Inside an elementary school classroom in the city of Toda, Saitama Prefecture, a sixth-grade boy was speaking to a small white robot with cat-like ears and long arms standing on two feet on top of his desk.
"How was...," the boy attending Toda Daini Elementary School started out speaking in English, dropping off in the middle of the line not knowing what word should follow.
"Try again," the robot responded in English.
"I got it!" the boy said in Japanese and gave the correct English answer: "How was it?"
"Very good," the robot replied, making him exclaim, "Yes!"
The city, not far from Tokyo, is known for its efforts to facilitate English teaching, launching language classes in 2004 ahead of the national schedule.
The Musio X robots have been introduced at some of the city's public elementary and junior high schools on a trial basis since last year, the first such case in the country.
Some students who interacted with the robots said it was more comfortable to talk with them than teachers, while others said it was easier to practice speech.
AKA Corp., the Japanese unit of the robot's U.S. developer, said Musio X robots have modes for practicing sample sentences and freeform conversation at different levels of English proficiency.
While the robots were originally developed for home use, they were first introduced at a private junior high school in Kyoto in 2016 and they have since been used at about 30 schools nationwide.
The company said it hopes to enhance the robots' conversational ability and improve other functions.
In 2011 Japan made English compulsory for fifth and sixth graders as part of extracurricular foreign language activities.

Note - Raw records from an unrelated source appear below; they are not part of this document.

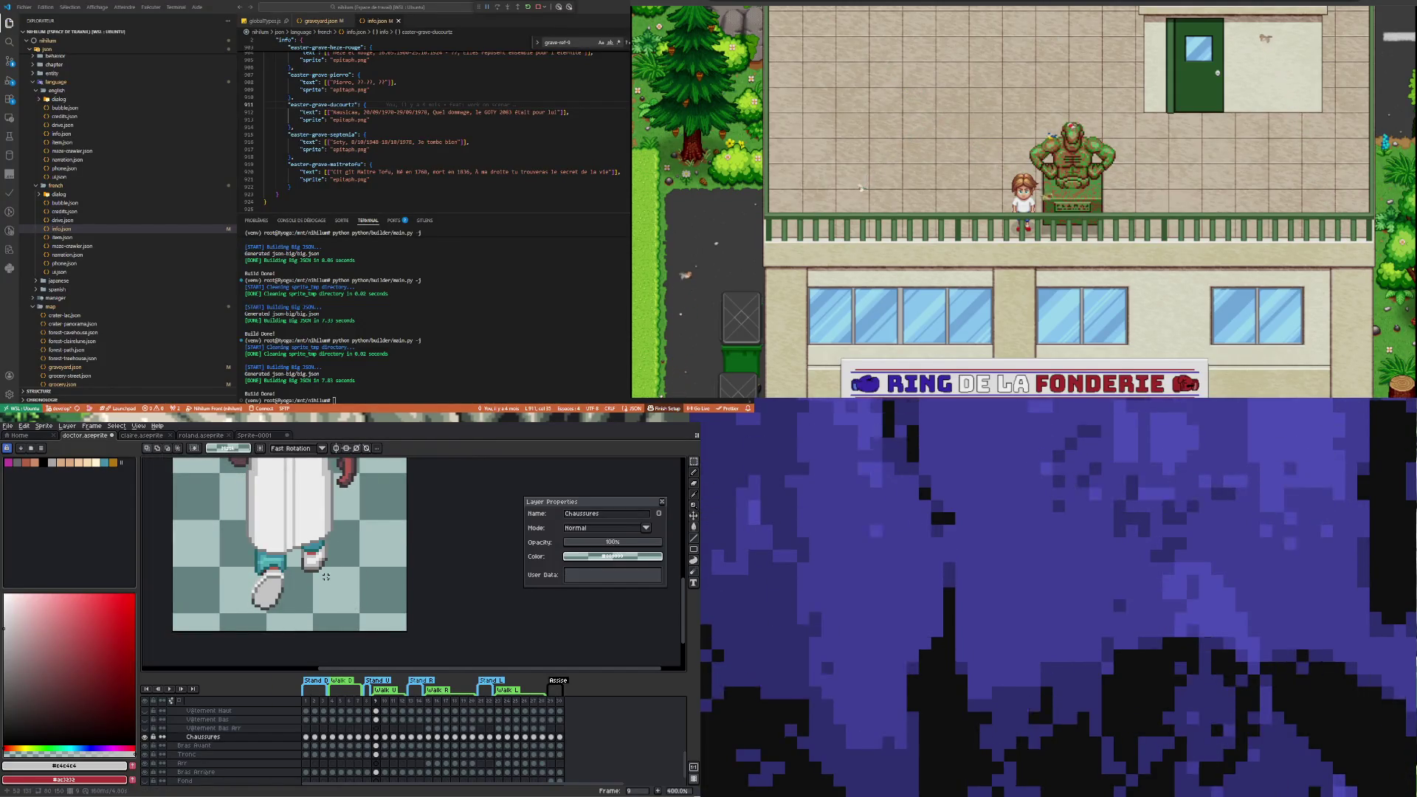
Toggle the Chaussures layer visibility to compare, then clear a small selection beside the shoe
{"action": "left_click", "coordinate": [146, 738]}
{"action": "left_click", "coordinate": [145, 737]}
{"action": "left_click", "coordinate": [146, 738]}
{"action": "left_click", "coordinate": [145, 737]}
{"action": "left_click", "coordinate": [146, 738]}
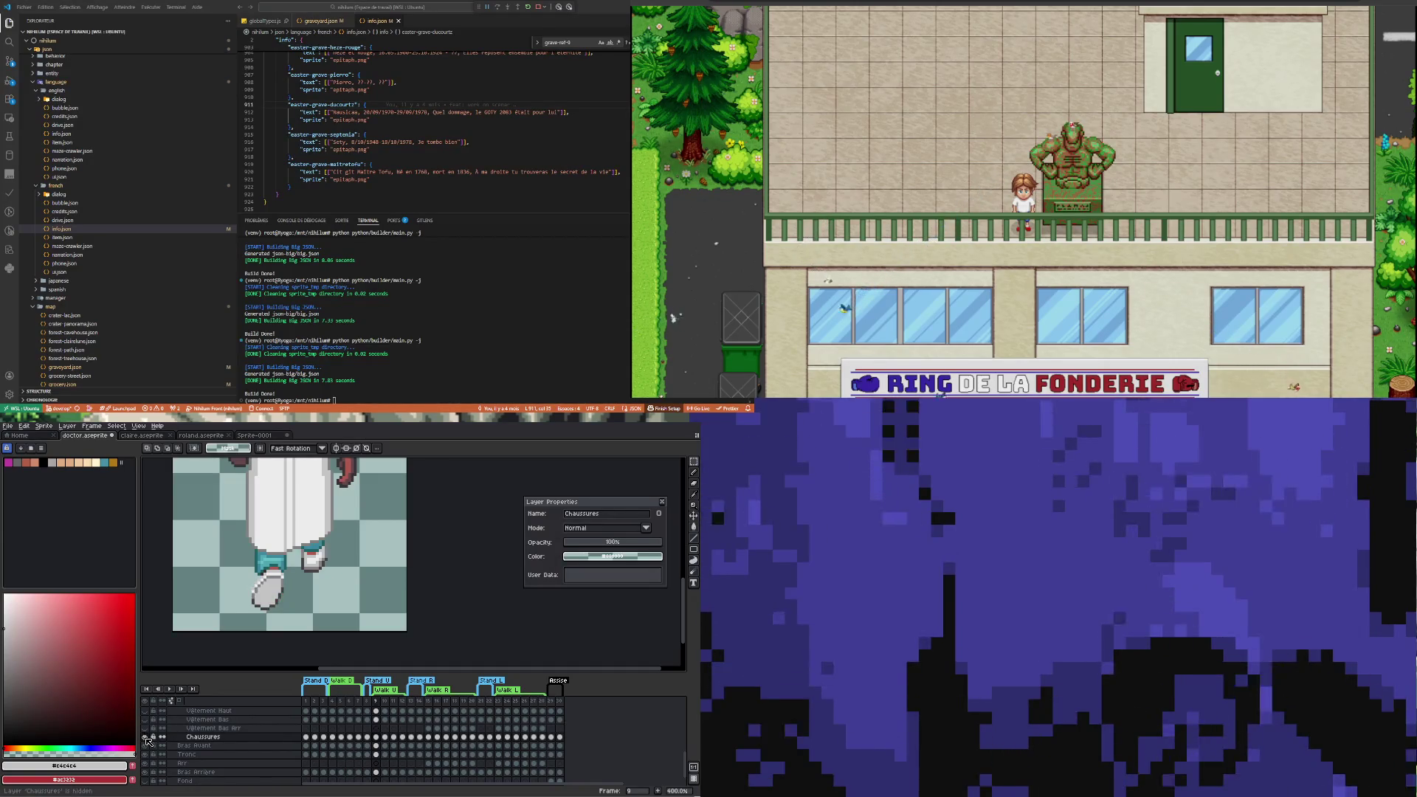
{"action": "left_click", "coordinate": [145, 738]}
{"action": "scroll", "coordinate": [232, 612], "scroll_direction": "down", "scroll_amount": 2}
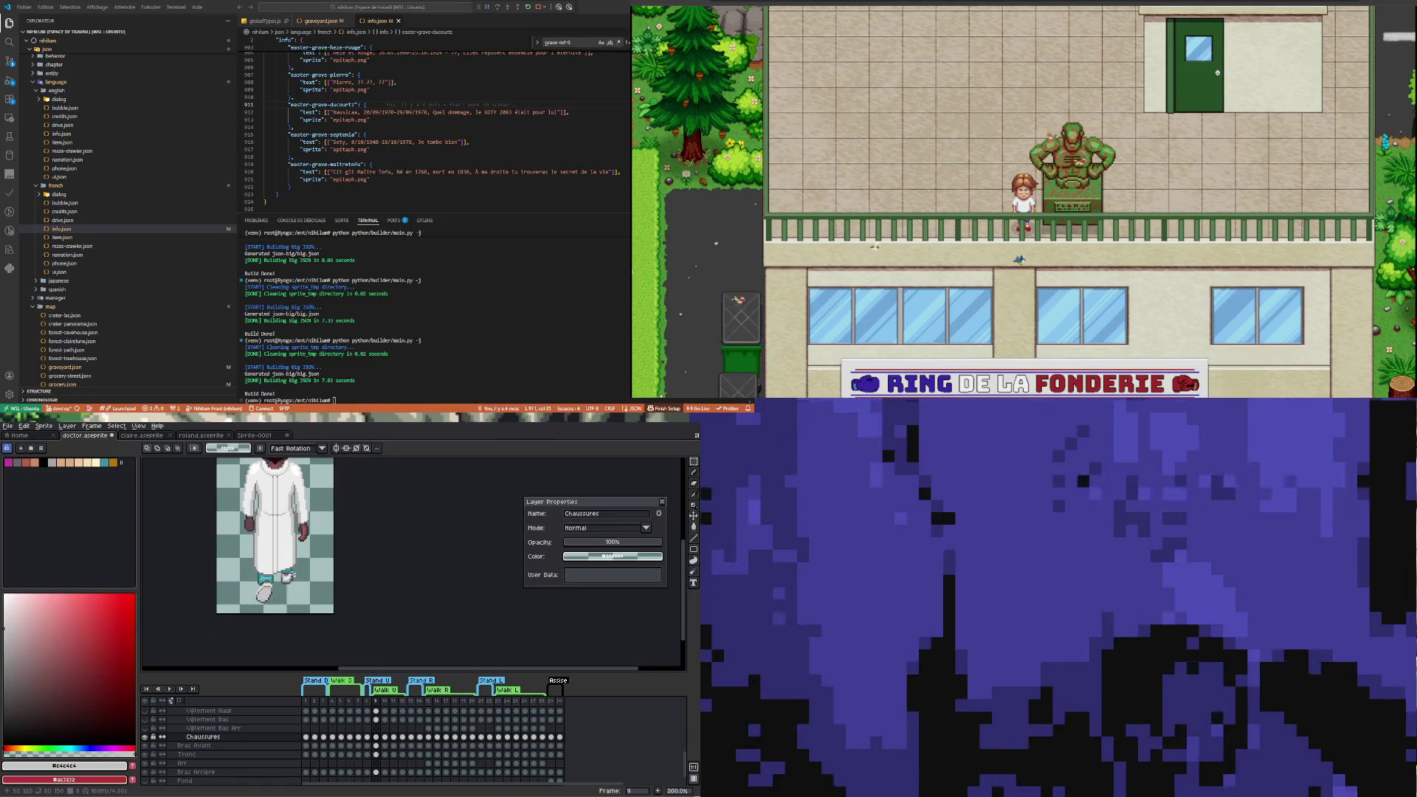
{"action": "scroll", "coordinate": [292, 576], "scroll_direction": "up", "scroll_amount": 4}
{"action": "left_click_drag", "start_coordinate": [293, 548], "coordinate": [315, 588]}
{"action": "key", "text": "ctrl+d"}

As the country is slated to make English a formal subject for elementary school students in their third year and over from fiscal 2020, what role AI robots will play is in focus.
Toshiyuki Kanamaru, a Kyoto University associate professor, said teachers at elementary schools in particular should be given support through seminars and training, expressing hope that robots will help their efforts.
"Robots can supplement teachers' roles as conversation partners," Kanamaru said. "The government, industry and academia must coordinate in conducting research to clear quality and cost issues."